As was mentioned above, there’s plenty of baseball left this season. Perez might make as many as 22 more starts. There’s time for him to be the pitcher the Rangers expected/wanted he would be.
His latest outing was a stinker, albeit against the world’s No. 1 offense. The right-handed bats of George Springer and Carlos Correa proved to be too much for the left-hander, though he did get the righty-hitting Jose Altuve three times.
(Tampa Bay’s offense is better than most realize, too. In fact, the Rays are very similar to the Rangers. Lots of homers. Lots of strikeouts.)
However, it’s time for Perez to put the team on his back for extended stretches, as he did in 2014 before his elbow ripped apart. He’s capable, but it hasn’t happened enough in his career.
After Saturday, he’s not giving the Rangers what they expected this season. The good news for him is he has as many as 22 starts to be that guy.
3. Good did happen Sunday for the Rangers.
Adrian Beltre had another hit, giving him a six-game hitting streak to start his season and only 49 more hits until he reaches 3,000.
Andrus had another hit, giving him a 10-game hitting streak during which he has 19 hits.
There were two more meaningful:
Rougned Odor was dropped from the fifth spot in the order to seventh, and he connected for a home run in the fifth. It’s a very small sample size, but it’s encouraging to see that A) the Rangers pulled the trigger on the move and B) he did something to affirm their decision.
Nick Martinez tossed 3 1/3 scoreless innings of relief, allowing one hit and no walks.

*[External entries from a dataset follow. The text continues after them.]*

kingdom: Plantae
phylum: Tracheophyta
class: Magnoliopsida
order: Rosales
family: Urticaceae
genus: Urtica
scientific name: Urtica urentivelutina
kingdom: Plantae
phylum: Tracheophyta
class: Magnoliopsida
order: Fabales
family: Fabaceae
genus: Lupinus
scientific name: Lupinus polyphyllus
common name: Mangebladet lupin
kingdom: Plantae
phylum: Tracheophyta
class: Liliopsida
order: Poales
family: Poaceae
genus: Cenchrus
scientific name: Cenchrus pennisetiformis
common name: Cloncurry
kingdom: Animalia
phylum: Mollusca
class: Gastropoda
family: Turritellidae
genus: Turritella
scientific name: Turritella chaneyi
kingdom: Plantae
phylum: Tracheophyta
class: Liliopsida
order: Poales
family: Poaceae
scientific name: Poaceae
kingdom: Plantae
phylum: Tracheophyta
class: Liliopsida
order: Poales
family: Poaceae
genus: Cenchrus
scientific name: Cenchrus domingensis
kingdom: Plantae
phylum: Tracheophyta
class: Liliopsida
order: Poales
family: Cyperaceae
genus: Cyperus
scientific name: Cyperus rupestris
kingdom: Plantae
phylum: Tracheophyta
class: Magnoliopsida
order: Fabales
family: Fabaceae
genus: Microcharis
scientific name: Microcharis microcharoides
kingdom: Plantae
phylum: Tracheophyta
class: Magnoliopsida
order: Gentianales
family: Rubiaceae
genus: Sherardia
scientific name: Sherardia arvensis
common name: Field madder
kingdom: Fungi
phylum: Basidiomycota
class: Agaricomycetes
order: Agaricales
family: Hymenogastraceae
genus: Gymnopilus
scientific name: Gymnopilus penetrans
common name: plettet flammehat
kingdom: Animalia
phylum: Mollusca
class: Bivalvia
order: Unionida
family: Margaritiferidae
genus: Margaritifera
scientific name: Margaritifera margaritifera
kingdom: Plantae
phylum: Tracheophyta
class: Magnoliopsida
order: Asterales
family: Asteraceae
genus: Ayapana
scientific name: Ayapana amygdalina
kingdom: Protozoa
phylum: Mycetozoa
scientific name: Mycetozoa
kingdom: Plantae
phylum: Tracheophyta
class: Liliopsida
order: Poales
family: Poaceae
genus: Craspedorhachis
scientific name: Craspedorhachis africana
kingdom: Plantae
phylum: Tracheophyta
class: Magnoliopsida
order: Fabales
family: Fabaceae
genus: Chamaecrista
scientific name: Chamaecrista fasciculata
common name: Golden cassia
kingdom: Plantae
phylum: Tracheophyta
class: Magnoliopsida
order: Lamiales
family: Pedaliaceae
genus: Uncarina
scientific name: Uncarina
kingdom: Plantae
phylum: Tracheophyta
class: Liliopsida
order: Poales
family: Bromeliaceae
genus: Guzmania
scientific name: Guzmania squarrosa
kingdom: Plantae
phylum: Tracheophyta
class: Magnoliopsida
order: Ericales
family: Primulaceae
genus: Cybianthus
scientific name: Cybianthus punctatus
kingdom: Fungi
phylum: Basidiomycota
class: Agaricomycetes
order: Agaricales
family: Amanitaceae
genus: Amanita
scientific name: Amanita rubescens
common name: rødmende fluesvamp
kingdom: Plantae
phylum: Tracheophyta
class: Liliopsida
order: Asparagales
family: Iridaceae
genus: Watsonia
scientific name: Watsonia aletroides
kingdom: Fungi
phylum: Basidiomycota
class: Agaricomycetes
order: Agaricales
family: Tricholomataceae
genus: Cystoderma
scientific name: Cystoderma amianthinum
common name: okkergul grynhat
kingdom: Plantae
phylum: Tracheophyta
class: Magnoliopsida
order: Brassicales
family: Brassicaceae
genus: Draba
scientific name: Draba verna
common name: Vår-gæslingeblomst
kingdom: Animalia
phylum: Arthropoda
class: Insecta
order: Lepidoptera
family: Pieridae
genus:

Maybe the Astros’ offense had packed it in for the day, with a cozy lead, a flight to catch and weather threatening.
That’s not the case. Martinez has shown well in relief previously in his career (he entered with a 1.47 career ERA as a reliever) and could be a solution to the bullpen woes. He could, say, get the Rangers from the fifth to the seventh with a lead or keep them close.
By using Martinez, Dillon Gee will start Tuesday against the New York Mets. Give me Gee until Cole Hamels is ready and put Austin Bibens-Dirkx back in the long role.
The return of Ross, which seems imminent, will fill out the rotation. Martinez, though, needs to stay in the bullpen rather than go to Triple A Round Rock.